Contrôle de validation (Check) : Exécutez sudo docker ps. Le conteneur open-webui doit afficher le statut Up (healthy).
Comment se connecter : Ouvrez votre navigateur internet et rendez-vous sur l'URL : http://[IP_DE_LA_VM_UBUNTU]:3000 pour accéder à l'interface visuelle.

Étape 4 : Déploiement et initialisation de Telegraf au format Docker

Une IA a besoin de données fraîches à analyser. Pour que notre Agent NOC devienne proactif, il lui faut des "oreilles" sur le réseau d'entreprise. C'est le rôle exact de Telegraf. Cet agent de collecte ultra-léger va écouter en continu les messages d'alertes (Syslog) émis par les équipements réseau sur le port standard UDP 514.

Le format Docker garantit une isolation complète et une stabilité maximale sans altérer le système d'exploitation de la VM. Après avoir configuré votre fichier de base telegraf.conf, poussez cette commande unique dans le terminal pour installer et démarrer l'agent :

sudo docker run -d --name telegraf -p 514:514/udp -v ~/telegraf/telegraf.conf:/etc/telegraf/telegraf.conf:ro --restart always telegraf:latest
Contrôle de validation (Check) : Exécutez la commande sudo docker logs telegraf. Le terminal doit retourner la confirmation suivante : [inputs.syslog] Listening on udp://0.0.0.0:514, validant le bon fonctionnement de l'écoute des flux Syslog.
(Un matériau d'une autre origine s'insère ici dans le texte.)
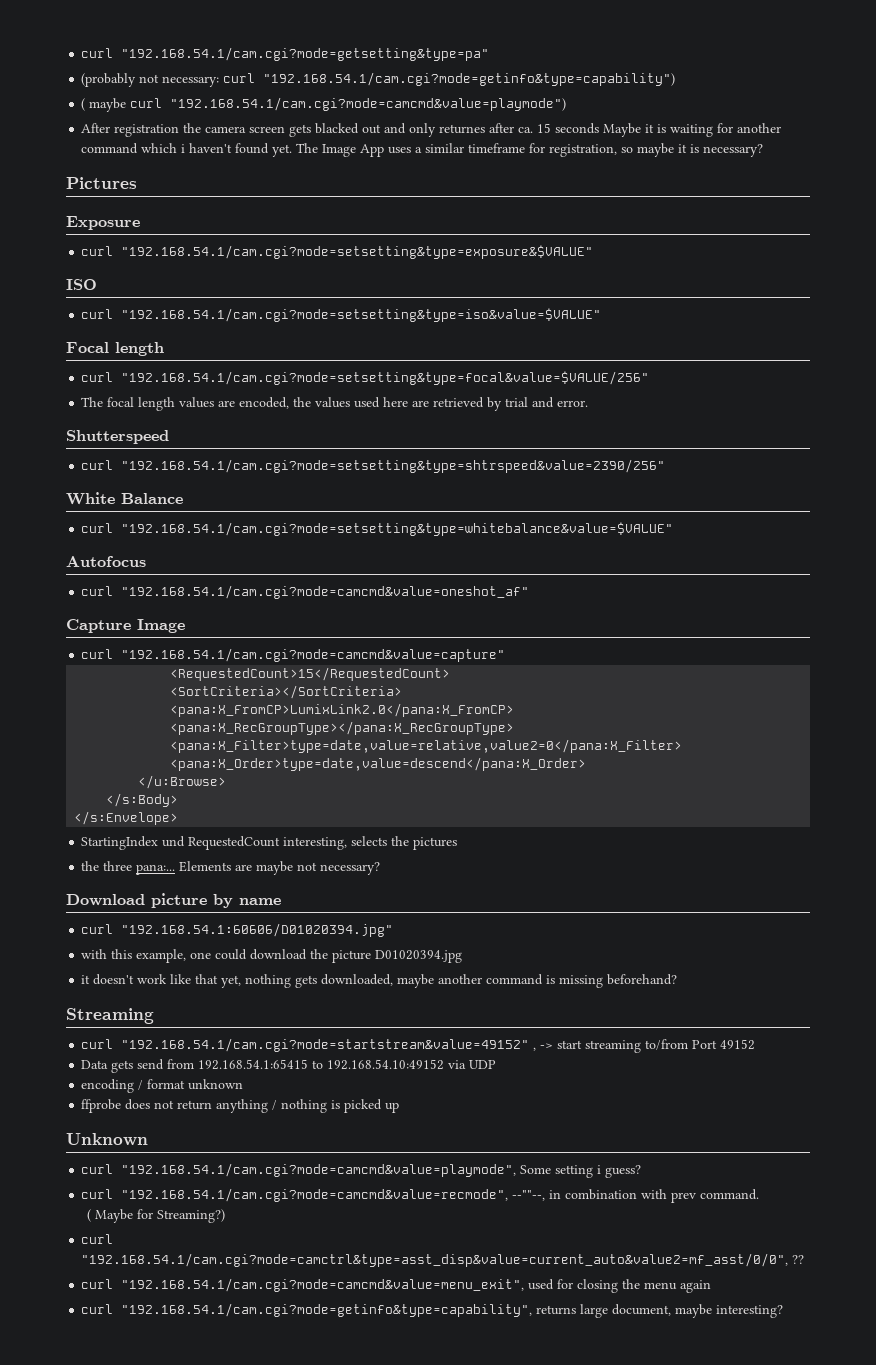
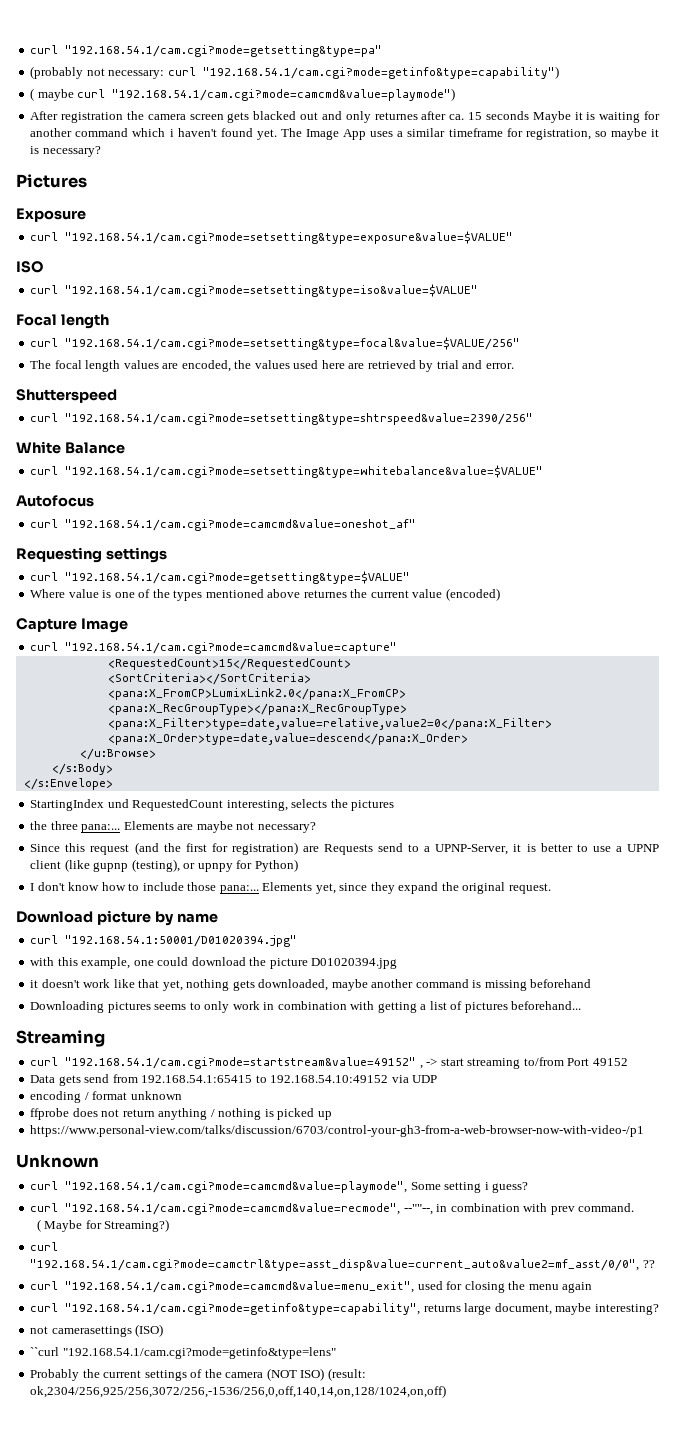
[121,245,594,259] "192.168.54.1/cam.cgi?mode=setsetting&type=exposure&$VALUE" -> [65,231,514,244] "192.168.54.1/cam.cgi?mode=setsetting&type=exposure&value=$VALUE"
(530, 592) none -> [16,547,167,563] [30,571,411,584] [30,588,500,601] // Requesting settings // curl "192.168.54.1/cam.cgi?mode=getsetting&type=$VALUE" // Where value is one of the types mentioned above returnes the current value (encoded)
(381, 868) none -> [30,842,659,855] [30,859,298,872] [30,882,551,894] // Since this request (and the first for registration) are Requests send to a UPNP-Server, it is better to use a UPNP client (like gupnp (testing), or upnpy for Python) // I don't know how to include those pana:... Elements yet, since they expand the original request.
[121,923,394,937] "192.168.54.1:60606/D01020394.jpg" -> [65,935,298,947] "192.168.54.1:50001/D01020394.jpg"
[607,974,678,985] beforehand? -> [530,979,592,988] [30,1001,582,1013] beforehand // Downloading pictures seems to only work in combination with getting a list of pictures beforehand...
(400, 1107) none -> [30,1125,645,1137] // https://www.personal-view.com/talks/discussion/6703/control-your-gh3-from-a-web-browser-now-with-video-/p1
(784, 1311) none -> [30,1324,164,1337] [30,1347,336,1359] [30,1368,366,1381] [30,1385,447,1398] // not camerasettings (ISO) // ``curl "192.168.54.1/cam.cgi?mode=getinfo&type=lens" // Probably the current settings of the camera (NOT ISO) (result: ok,2304/256,925/256,3072/256,-1536/256,0,off,140,14,on,128/1024,on,off)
Résumé récapitulatif du fonctionnement de l'écosystème

Félicitations, votre architecture de supervision intelligente de niveau professionnel est opérationnelle ! Voici comment fonctionne la synergie de cet écosystème au quotidien :

  1. Un incident survient sur l'infrastructure réseau (par exemple, la déconnexion d'un lien d'interconnexion).
  2. L'équipement génère une alerte brute et l'envoie instantanément à la VM de supervision.
  3. Le conteneur Telegraf intercepte ce message Syslog sur le port UDP 514.
  4. Ce log est transmis au moteur Ollama qui sollicite le modèle de langage léger Llama3 ou CodeLlama.
  5. L'IA traduit le log technique complexe en un langage clair, évalue l'impact sur le réseau et génère un rapport de résolution complet, immédiatement consultable par l'administrateur réseau au sein de l'interface graphique Open WebUI.